### WHAT THE TASK ASKS
Tally the lines containing "info" in this data. Respond with the tally alone.

(Stored data entries)
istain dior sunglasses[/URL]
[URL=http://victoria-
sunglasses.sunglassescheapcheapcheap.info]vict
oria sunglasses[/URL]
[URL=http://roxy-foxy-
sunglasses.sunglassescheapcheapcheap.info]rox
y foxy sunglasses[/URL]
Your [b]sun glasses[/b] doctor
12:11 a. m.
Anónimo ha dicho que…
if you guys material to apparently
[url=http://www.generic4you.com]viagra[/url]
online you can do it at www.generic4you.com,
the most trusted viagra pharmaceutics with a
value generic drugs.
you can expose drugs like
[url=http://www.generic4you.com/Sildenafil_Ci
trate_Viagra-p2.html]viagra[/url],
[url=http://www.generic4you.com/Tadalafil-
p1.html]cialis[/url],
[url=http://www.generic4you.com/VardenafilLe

---

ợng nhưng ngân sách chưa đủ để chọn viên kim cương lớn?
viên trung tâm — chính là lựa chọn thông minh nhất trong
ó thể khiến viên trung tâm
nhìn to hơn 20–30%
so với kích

### RESPONSE FOR THIS EXERCISE
2